TASK INSTRUCTIONS: Only the lines from the one with "thumb cmc: (878, 963)" through the last belong in the output; print them exactly as given below.

[[ DATASET ENTRIES, beginning ]]

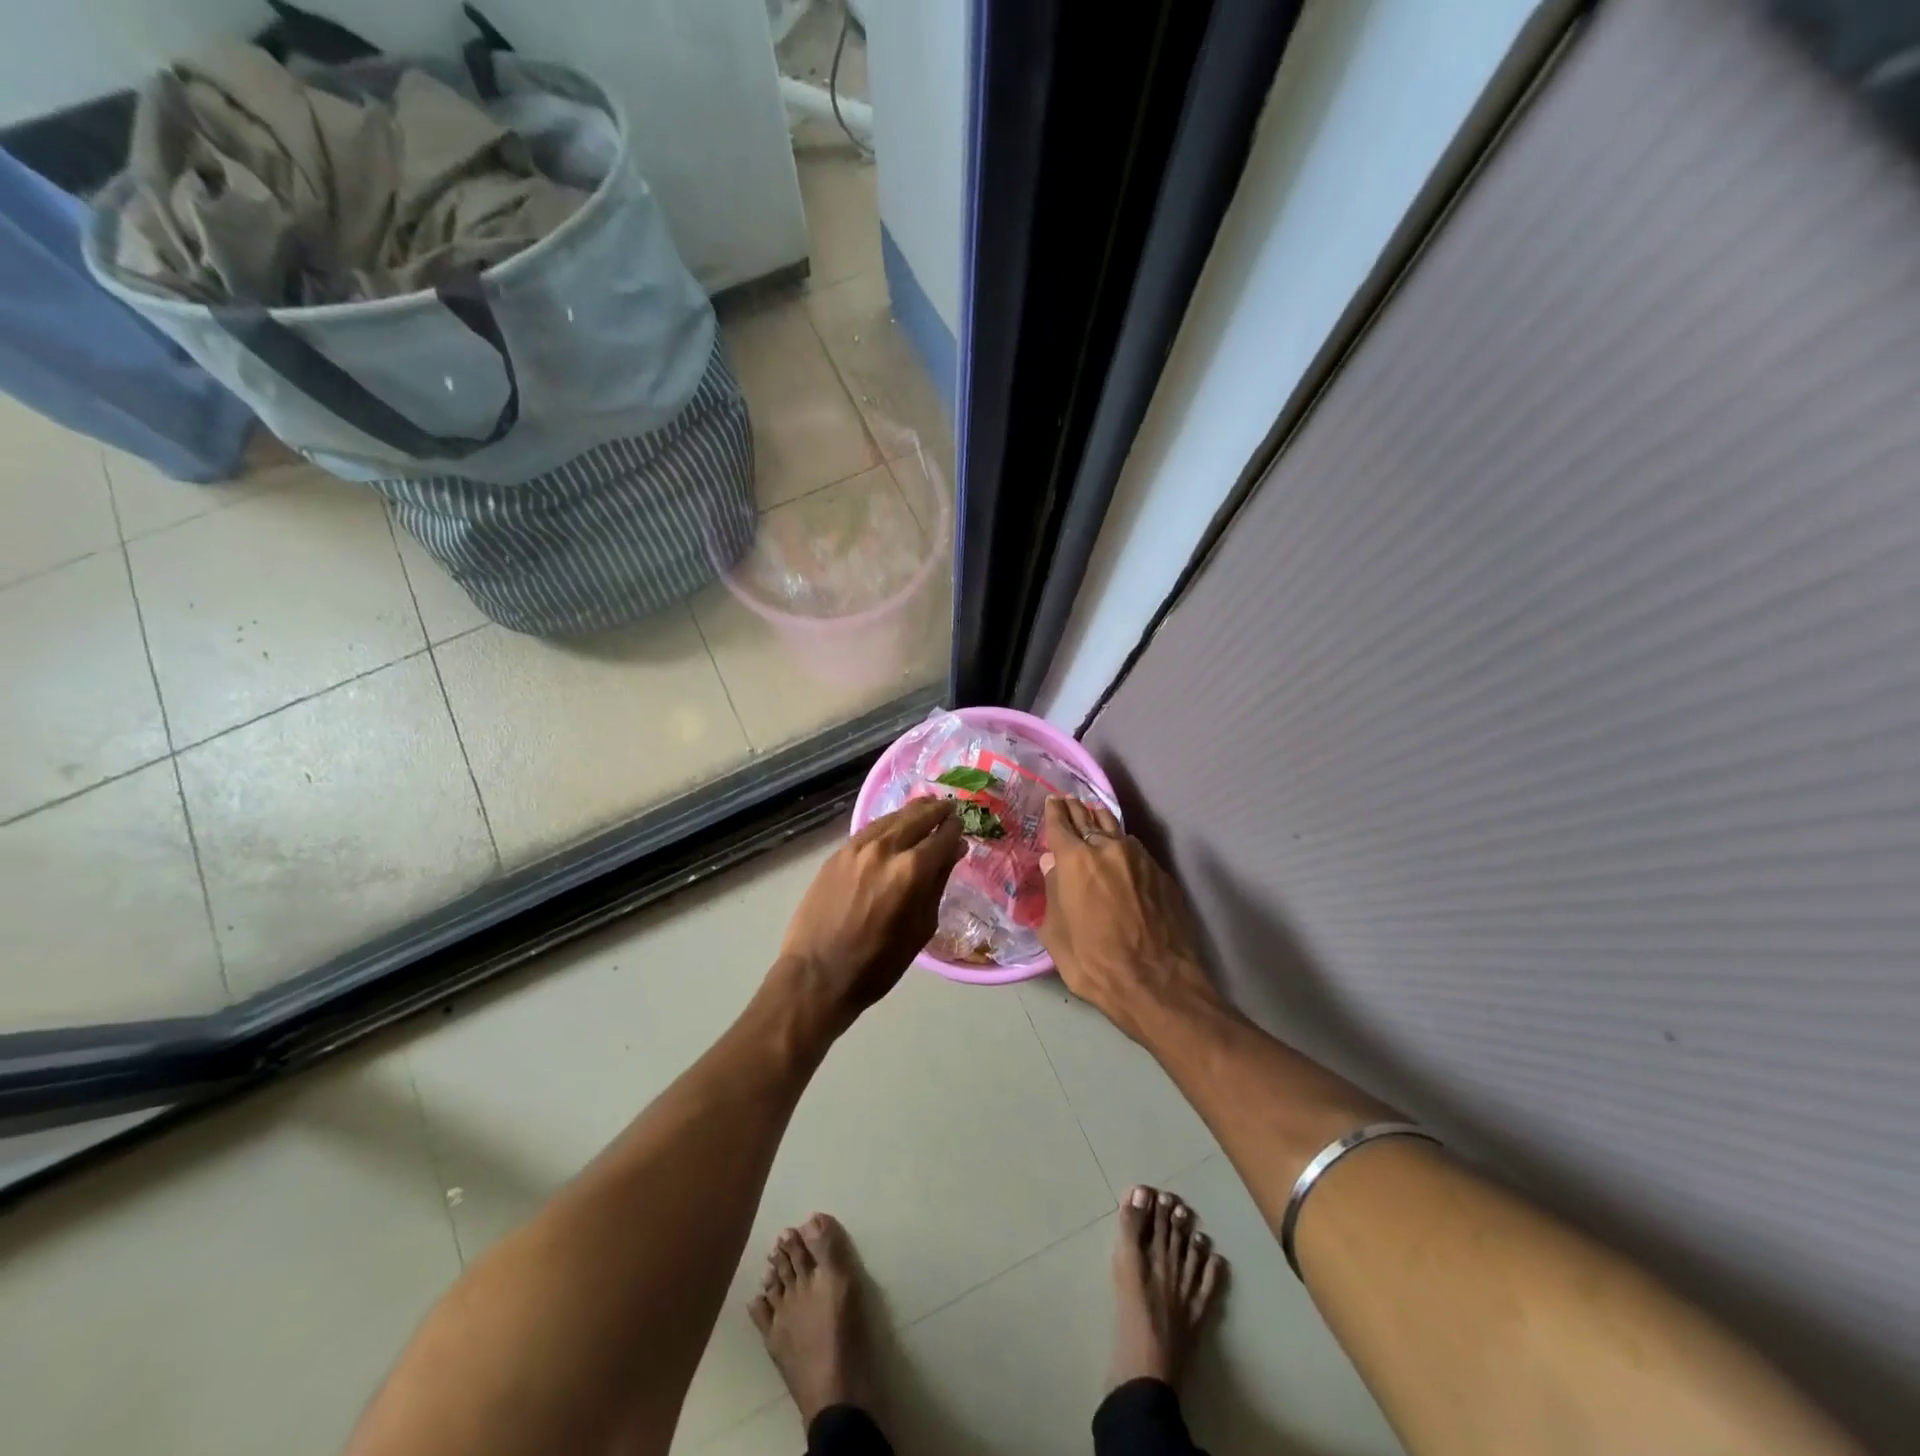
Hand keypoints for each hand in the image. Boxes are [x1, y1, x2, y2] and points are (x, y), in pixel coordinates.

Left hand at [774, 798, 964, 1032]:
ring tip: (925, 811)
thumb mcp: (922, 927)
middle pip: (918, 816)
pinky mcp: (838, 852)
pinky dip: (888, 823)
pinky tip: (894, 826)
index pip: (943, 836)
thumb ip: (939, 883)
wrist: (817, 974)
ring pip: (892, 817)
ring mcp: (858, 847)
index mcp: (912, 870)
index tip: (961, 827)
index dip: (956, 829)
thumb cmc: (878, 963)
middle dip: (937, 811)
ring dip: (912, 812)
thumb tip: (954, 850)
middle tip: (948, 809)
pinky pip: (870, 829)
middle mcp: (886, 848)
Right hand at [1036, 797, 1222, 1042]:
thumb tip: (1052, 865)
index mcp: (1076, 860)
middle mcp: (1108, 848)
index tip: (1052, 801)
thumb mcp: (1056, 935)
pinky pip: (1136, 850)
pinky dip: (1123, 845)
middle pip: (1089, 819)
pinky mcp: (1162, 874)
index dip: (1053, 811)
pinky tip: (1121, 852)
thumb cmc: (1095, 963)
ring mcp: (1140, 858)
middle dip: (1076, 810)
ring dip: (1101, 821)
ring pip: (1116, 829)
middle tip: (1069, 802)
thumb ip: (1051, 893)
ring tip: (1094, 816)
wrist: (1157, 983)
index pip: (1060, 824)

[[ DATASET ENTRIES, end ]]

ANSWER SECTION:
thumb cmc: (878, 963)
middle dip: (937, 811)
ring dip: (912, 812)
thumb tip: (954, 850)
middle tip: (948, 809)
pinky pip: (870, 829)
middle mcp: (886, 848)
Right hand at [1036, 797, 1222, 1042]:
thumb tip: (1052, 865)
index mcp: (1076, 860)
middle mcp: (1108, 848)
index tip: (1052, 801)
thumb mcp: (1056, 935)
pinky pip: (1136, 850)
pinky dip: (1123, 845)
middle pip: (1089, 819)
pinky mcp: (1162, 874)
index dip: (1053, 811)
pinky tip: (1121, 852)
thumb cmc: (1095, 963)
ring mcp: (1140, 858)
middle dip: (1076, 810)
ring dip: (1101, 821)
ring pip: (1116, 829)
middle tip: (1069, 802)
thumb ip: (1051, 893)
ring tip: (1094, 816)
wrist: (1157, 983)
index pip: (1060, 824)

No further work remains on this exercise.